In the aftermath of Hurricane Katrina there was plenty of arguing about where to lay blame and whom should be ultimately responsible for the for the clean-up.

While these various parties stood by pointing fingers, a group of anarchists calling themselves the Common Ground Collective emerged as de facto first-responders to New Orleans.

“Black Flags and Windmills” is this collective’s story, a first-hand account by Scott Crow, one of its founders.

Just a few days after the storm, Crow and a friend set off from Austin Texas with only a boat and what little supplies they could carry with them. They were determined to find out what had befallen Robert “King” Wilkerson, a mutual friend and former Black Panther Party member whom they had lost contact with after the levees were breached.

The devastation they discovered upon their arrival has of course been well documented, but the narrative Crow provides is in stark contrast to that of the mainstream media.

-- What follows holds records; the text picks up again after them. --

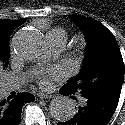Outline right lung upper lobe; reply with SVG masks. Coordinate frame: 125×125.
Here are the masks:
<instances>
[{"instance_id":"cb5924a9","label":"right lung upper lobe","mask_w":125,"mask_h":125,"mask_svg":"<svg viewBox=\"0 0 125 125\" xmlns=\"http://www.w3.org/2000/svg\"><path fill=\"white\" fill-rule=\"evenodd\" d=\"M25 22V19L0 20V37H9L12 32Z\"/></svg>"}]
</instances>
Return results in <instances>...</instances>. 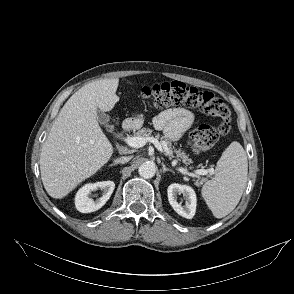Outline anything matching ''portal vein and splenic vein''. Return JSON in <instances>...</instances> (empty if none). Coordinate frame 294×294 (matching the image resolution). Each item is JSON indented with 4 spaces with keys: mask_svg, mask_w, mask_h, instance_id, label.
Masks as SVG:
<instances>
[{
    "mask_svg": "<svg viewBox=\"0 0 294 294\" xmlns=\"http://www.w3.org/2000/svg\"><path fill=\"white\" fill-rule=\"evenodd\" d=\"M124 141L133 148H140L143 147L147 142H151L154 144V146L157 148L158 151H160L161 153L168 151L167 148H165L161 142H159L156 138L153 137H148V138H143V137H133V136H127L124 138ZM176 161L173 162V164H175ZM176 170L183 174V175H190L191 173L188 172L187 169L183 168V167H177ZM196 174L198 175H205L207 173L206 170L204 169H199L195 171Z\"/></svg>",
    "mask_w": 294,
    "mask_h": 294,
    "instance_id": "portal-vein-and-splenic-vein-1",
    "label": "portal vein and splenic vein"
}]
</instances>
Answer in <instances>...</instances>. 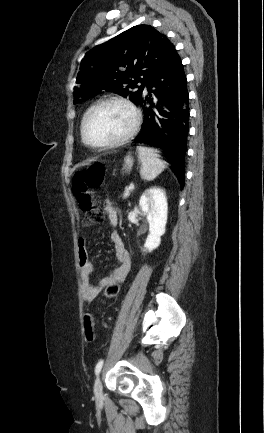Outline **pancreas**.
<instances>
[{"label": "pancreas", "mask_w": 264, "mask_h": 433, "mask_svg": "<svg viewBox=\"0 0 264 433\" xmlns=\"http://www.w3.org/2000/svg\"><path fill=\"white\" fill-rule=\"evenodd\" d=\"M130 194V193H129ZM129 194L128 195H126L125 194V192H124V194L121 196L122 197V199H126L128 196H129Z\"/></svg>", "instance_id": "cf45deb5"}]
</instances>
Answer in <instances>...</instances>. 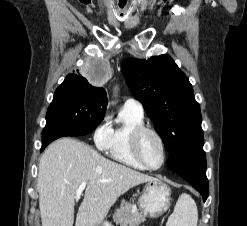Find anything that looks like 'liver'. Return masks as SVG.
<instances>
[{
  "label": "liver",
  "mask_w": 247,
  "mask_h": 226,
  "mask_svg": "<svg viewBox=\"0 0 247 226\" xmlns=\"http://www.w3.org/2000/svg\"><path fill=\"white\" fill-rule=\"evenodd\" d=\"M154 179L106 159L83 142L59 139L49 145L39 162L42 226H73L76 191L83 182L87 187L75 226L100 225L120 195Z\"/></svg>",
  "instance_id": "6515ba94"
}]
</instances>
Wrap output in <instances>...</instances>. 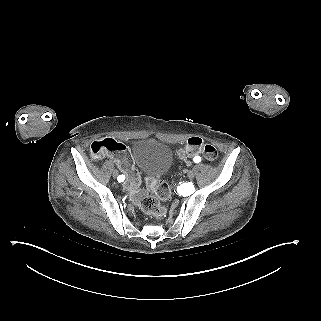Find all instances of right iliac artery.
<instances>
[{
    "label": "right iliac artery",
    "instance_id": "obj_1",
    "mask_svg": "<svg viewBox=\"0 0 321 321\" xmlns=\"http://www.w3.org/2000/svg\"><path fill=\"white\" fill-rule=\"evenodd\" d=\"M124 179H125V176H124V175H120V176L118 177V181H120V182L124 181Z\"/></svg>",
    "mask_w": 321,
    "mask_h": 321
}]
</instances>
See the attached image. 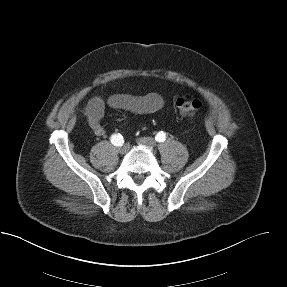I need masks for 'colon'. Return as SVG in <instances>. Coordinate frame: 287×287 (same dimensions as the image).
Instances as JSON below:
<instances>
[{
	"instance_id": "1",
	"label": "colon",
	"mask_w": 287,
	"mask_h": 287,
	"mask_svg": "<svg viewBox=\"0 0 287 287\" xmlns=\"http://www.w3.org/2000/svg\"><path fill=\"white\" fill-rule=\"evenodd\" d=\"M176 111L184 117H192L201 109L202 103L191 96H180L173 99Z\"/></svg>"
}]
</instances>
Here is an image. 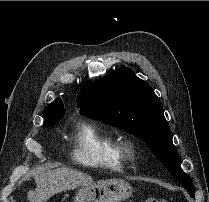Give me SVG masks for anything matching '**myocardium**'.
I'll list each match as a JSON object with an SVG mask.
<instances>
[{
  "mask_svg": "<svg viewBox=\"0 0 209 202\" xmlns=\"http://www.w3.org/2000/svg\"><path fill=\"white\" fill-rule=\"evenodd\" d=\"M117 150L120 154L132 158L136 151V143L131 138H124L119 142Z\"/></svg>",
  "mask_w": 209,
  "mask_h": 202,
  "instance_id": "f54148a6",
  "label": "myocardium"
}]
</instances>
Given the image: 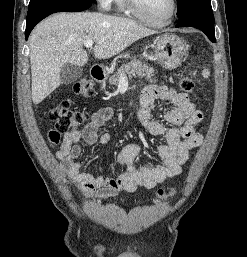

In the days immediately following the storm, primetime broadcasts depicted a warzone, where would-be rescuers were prevented from doing their jobs by residents bent on looting and raping and murder. (It was later discovered that most of this was hearsay perpetuated by bad journalism.)

Crow recalls armed white militias participating in naked displays of aggression—not unlike the Ku Klux Klan—roving the streets in pickup trucks, leaving residents too terrified even to go outside for help.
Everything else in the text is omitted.